Provided text:
Apart from its own case law and two cases from the Conseil d'État, the Council refers to four ECtHR cases:
- Kokkinakis v. Greece (1993) (par. 31)
- Leyla Şahin v. Turkey (2005) (par. 104-111)
- Dogru v. France (2008) (par. 47-48)
- Ahmet Arslan and others v. Turkey (2010) (par. 34-36)
Kokkinakis is a case about proselytising Jehova's Witnesses in Greece, which was apparently a crime. This law was held (6-3) to be in violation of art. 9 freedom of religion. It was cited as authority for the proposition that the freedom of religion implies more than only the freedom to have a religion, i.e. that it includes the "freedom to "manifest [one's] religion". Bearing witness in words and deeds is bound up with the existence of religious convictions."

Problems to solve:
**a.** Copy the passage on the Council's ECtHR citations from "Apart from its" up to and including "(2008) (par. 47-48)".
**b.** Pick up the passage on the Council's ECtHR citations after its final sentence and continue writing it.

Supplied data:
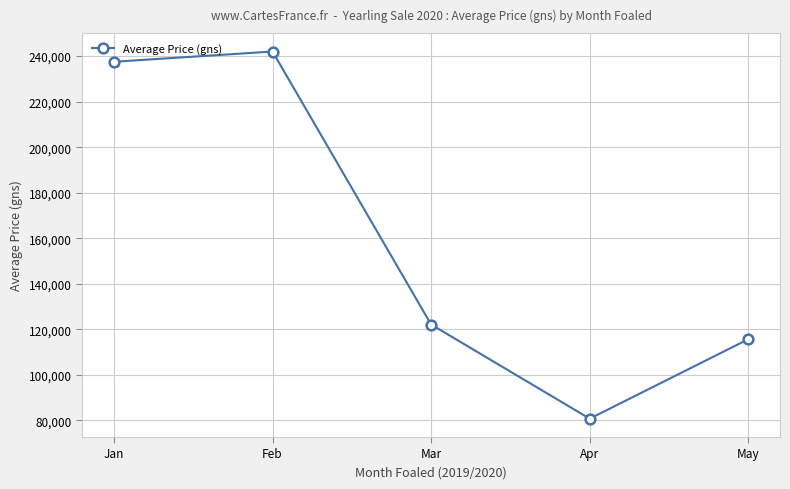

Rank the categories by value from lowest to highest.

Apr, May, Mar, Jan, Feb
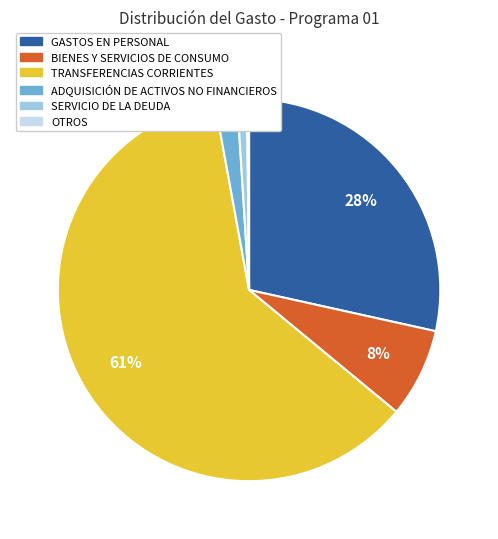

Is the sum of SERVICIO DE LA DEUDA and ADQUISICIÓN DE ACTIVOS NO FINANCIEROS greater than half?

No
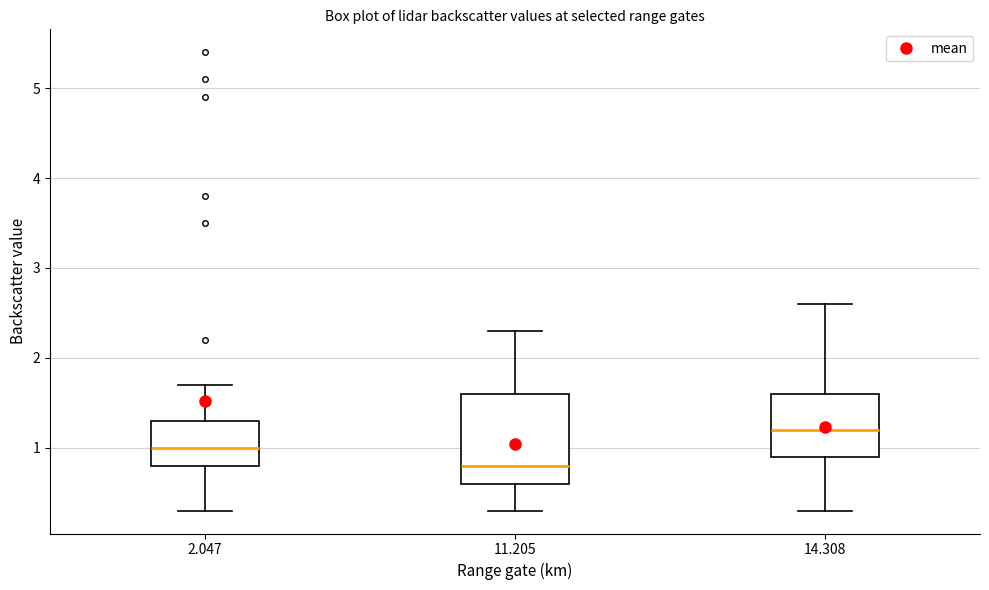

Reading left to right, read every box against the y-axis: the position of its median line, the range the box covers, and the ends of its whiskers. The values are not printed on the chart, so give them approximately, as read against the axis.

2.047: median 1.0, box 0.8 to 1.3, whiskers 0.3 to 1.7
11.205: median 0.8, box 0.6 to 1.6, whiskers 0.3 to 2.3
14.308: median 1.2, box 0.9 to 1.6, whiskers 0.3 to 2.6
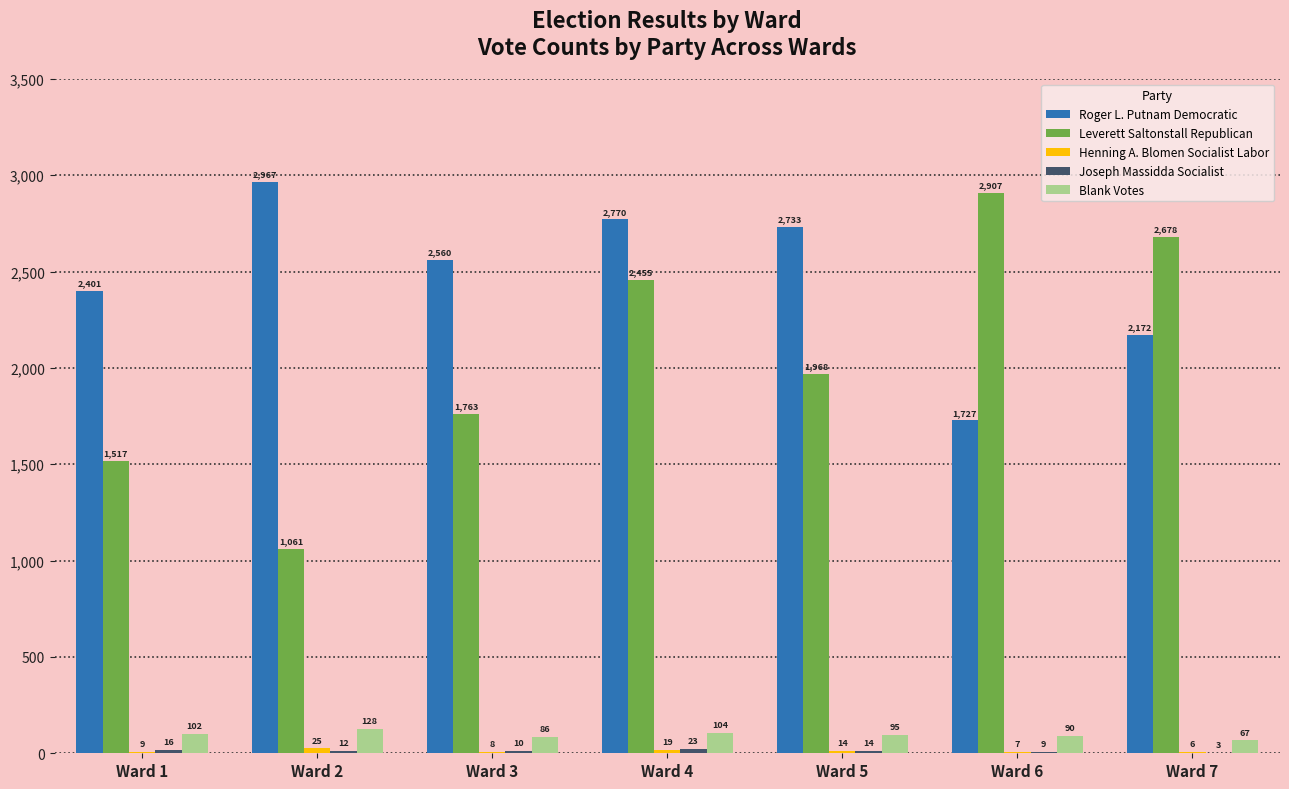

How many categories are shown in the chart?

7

Responses by item number:
**a.**
Apart from its own case law and two cases from the Conseil d'État, the Council refers to four ECtHR cases:
- Kokkinakis v. Greece (1993) (par. 31)
- Leyla Şahin v. Turkey (2005) (par. 104-111)
- Dogru v. France (2008) (par. 47-48)

**b.**
Arslan, which concerned a terrorism suspect who refused to take of his turban in court, as well as the headscarf cases of Şahin and Dogru are obvious precedents to consider if you're trying to figure out how to do the proportionality analysis in these circumstances. However, the strange thing is that the Council seems to cite them more for the scope of the freedom of religion in the first place, which seems to be covered by Kokkinakis just fine. For proportionality, it cites only its own case law.
As a matter of ECHR law, it seems like quite a stretch to go from Turkish dresscode cases, which are clearly to some extent unique to Turkey, and a case about headscarves in gym class, to a ban on covering one's face in public. Judging from the ruling, which is as terse as always, it seems like the only way they got there is because they asked whether the law was "manifestly disproprotionate" to the goals pursued. (par. 5) This is a very deferential test, one that may well be more deferential than the "margin of appreciation" that the ECtHR tends to give the High Contracting Parties.
I suppose we shall see what the Strasbourg court will do...
P.S. One of the CDE cases they referred to is my beloved Dwarf Tossing Case! (Which clarifies to what extent human dignity, as an element of public order, is sufficient to justify government intervention.)
UPDATE: Not everybody's a fan.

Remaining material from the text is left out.